= Task objective =
Within the entries below, find every line that has the string "white", then copy it.

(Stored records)
——————

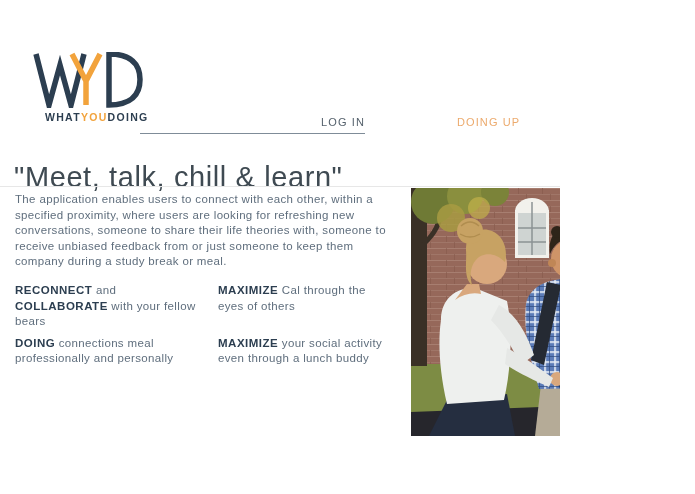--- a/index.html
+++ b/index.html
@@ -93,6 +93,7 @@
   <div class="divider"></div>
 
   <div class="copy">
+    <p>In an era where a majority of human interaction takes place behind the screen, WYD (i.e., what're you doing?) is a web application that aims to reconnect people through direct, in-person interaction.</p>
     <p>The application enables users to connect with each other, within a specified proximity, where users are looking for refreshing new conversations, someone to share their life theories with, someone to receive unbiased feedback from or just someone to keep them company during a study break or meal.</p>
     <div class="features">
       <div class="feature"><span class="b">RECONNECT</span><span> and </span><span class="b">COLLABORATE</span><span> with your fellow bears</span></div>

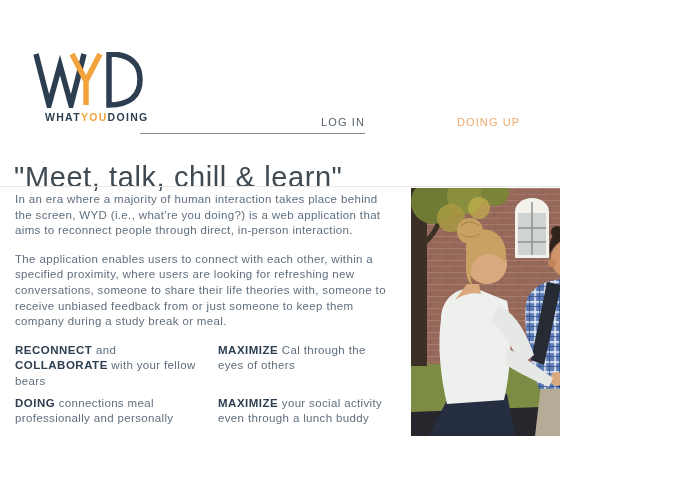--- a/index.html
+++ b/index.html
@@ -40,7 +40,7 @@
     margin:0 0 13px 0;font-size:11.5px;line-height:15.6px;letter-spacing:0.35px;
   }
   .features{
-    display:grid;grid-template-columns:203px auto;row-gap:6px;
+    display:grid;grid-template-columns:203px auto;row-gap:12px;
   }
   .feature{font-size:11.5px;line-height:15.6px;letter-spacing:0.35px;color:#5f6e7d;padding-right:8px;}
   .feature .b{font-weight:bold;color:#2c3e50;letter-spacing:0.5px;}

——————

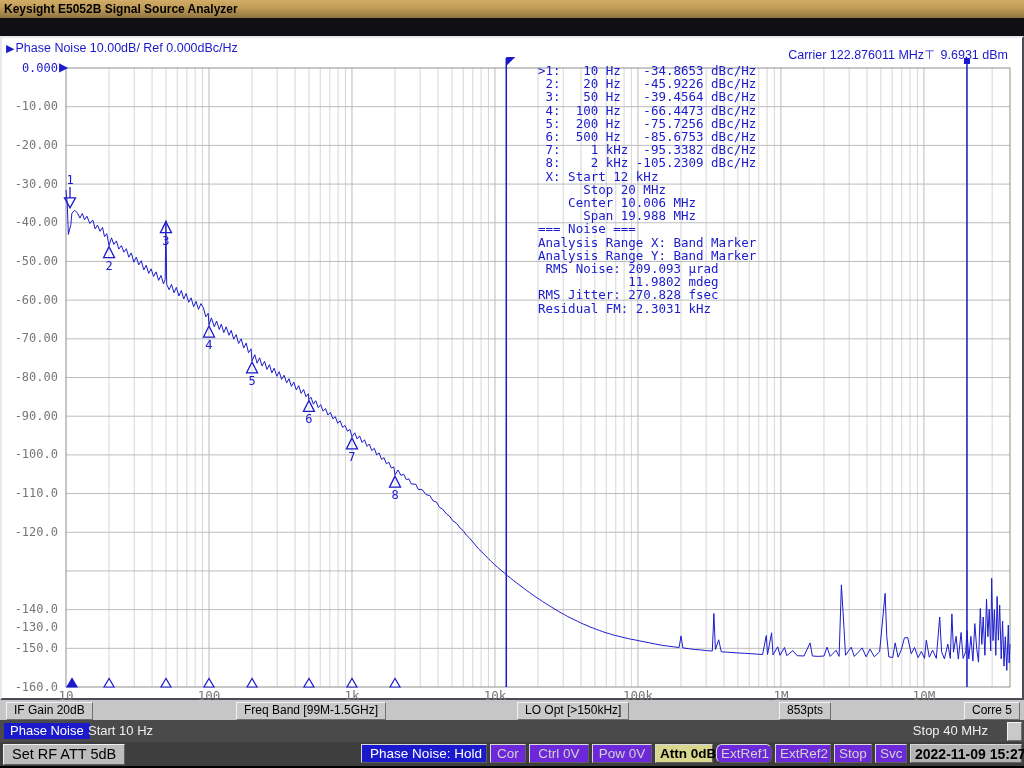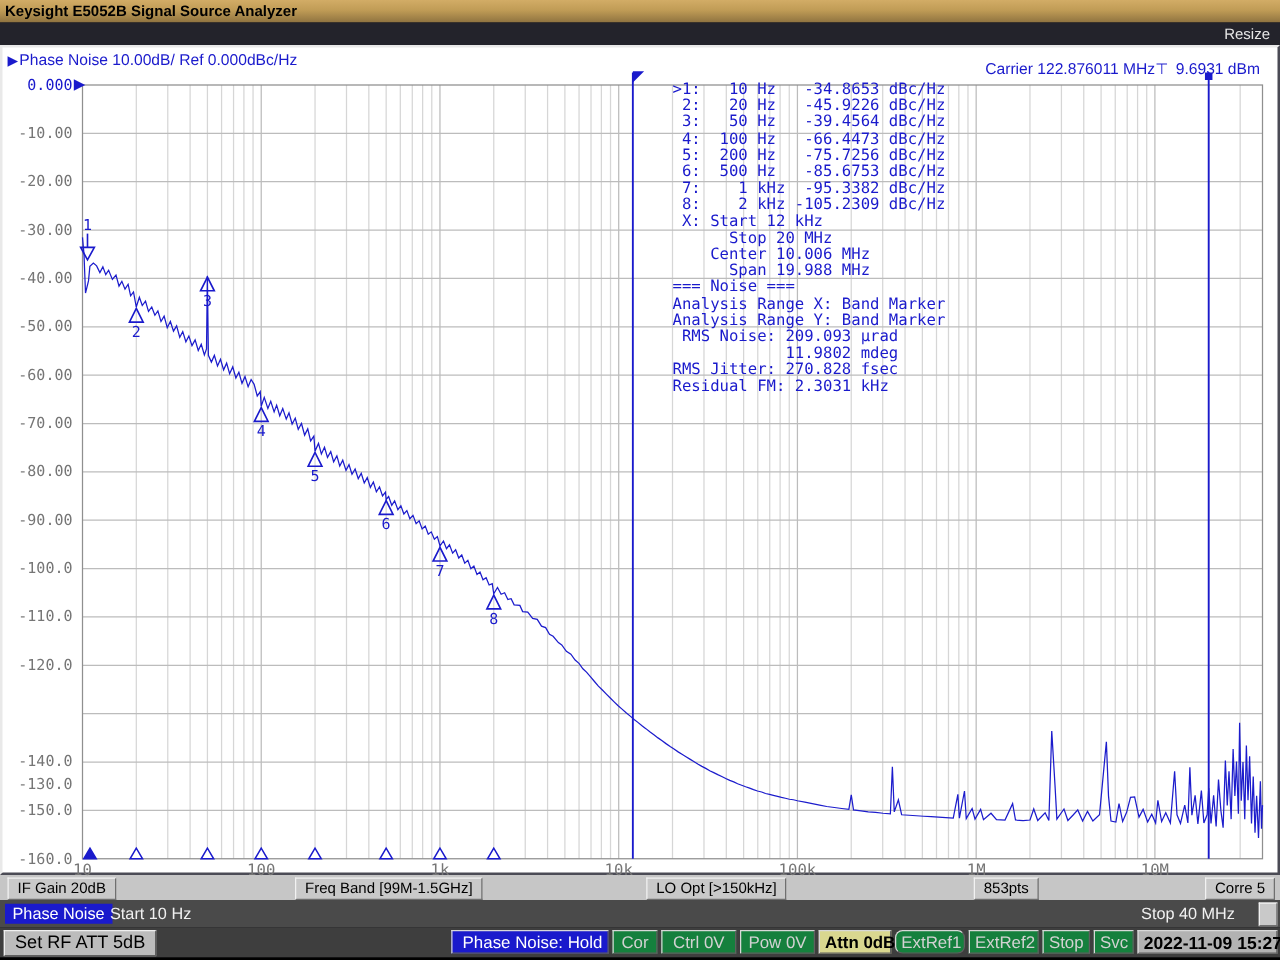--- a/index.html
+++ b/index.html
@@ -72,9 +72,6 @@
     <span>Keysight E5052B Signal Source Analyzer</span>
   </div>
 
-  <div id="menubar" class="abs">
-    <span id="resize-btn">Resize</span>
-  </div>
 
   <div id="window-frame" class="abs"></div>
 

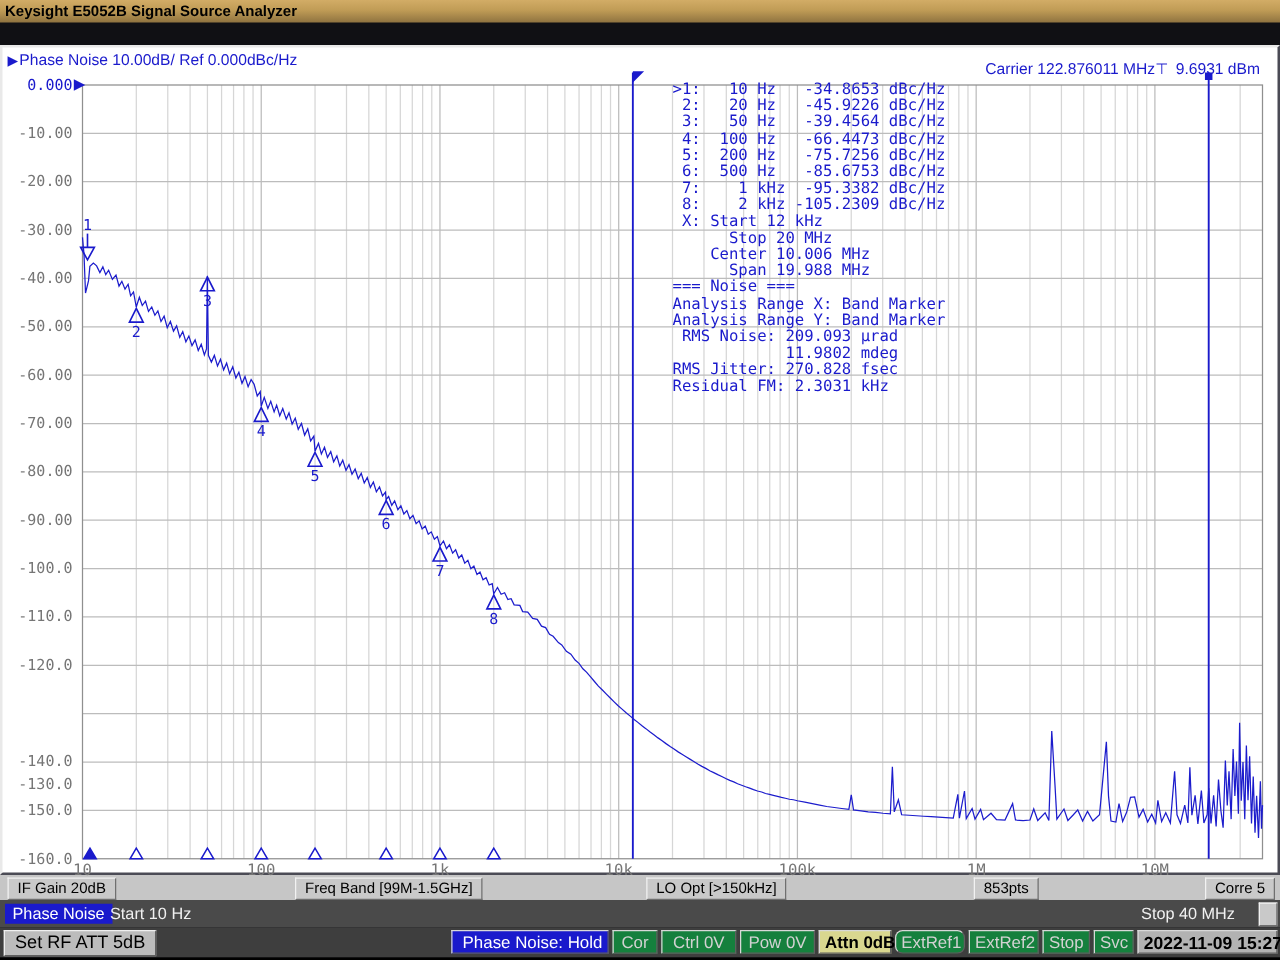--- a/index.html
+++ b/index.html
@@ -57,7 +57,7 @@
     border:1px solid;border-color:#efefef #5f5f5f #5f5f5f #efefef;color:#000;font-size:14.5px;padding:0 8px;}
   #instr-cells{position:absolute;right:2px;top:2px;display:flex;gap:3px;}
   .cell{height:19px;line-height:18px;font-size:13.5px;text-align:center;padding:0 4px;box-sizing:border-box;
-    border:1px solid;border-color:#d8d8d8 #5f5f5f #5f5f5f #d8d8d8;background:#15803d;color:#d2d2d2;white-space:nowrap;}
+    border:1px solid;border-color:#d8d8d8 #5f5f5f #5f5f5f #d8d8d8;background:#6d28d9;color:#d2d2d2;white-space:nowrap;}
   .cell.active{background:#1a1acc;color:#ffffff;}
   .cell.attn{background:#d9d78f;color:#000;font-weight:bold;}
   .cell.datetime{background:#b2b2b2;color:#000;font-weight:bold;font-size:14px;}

——————

= Solution to the problem =
-    border:1px solid;border-color:#d8d8d8 #5f5f5f #5f5f5f #d8d8d8;background:#15803d;color:#d2d2d2;white-space:nowrap;}
+    border:1px solid;border-color:#d8d8d8 #5f5f5f #5f5f5f #d8d8d8;background:#6d28d9;color:#d2d2d2;white-space:nowrap;}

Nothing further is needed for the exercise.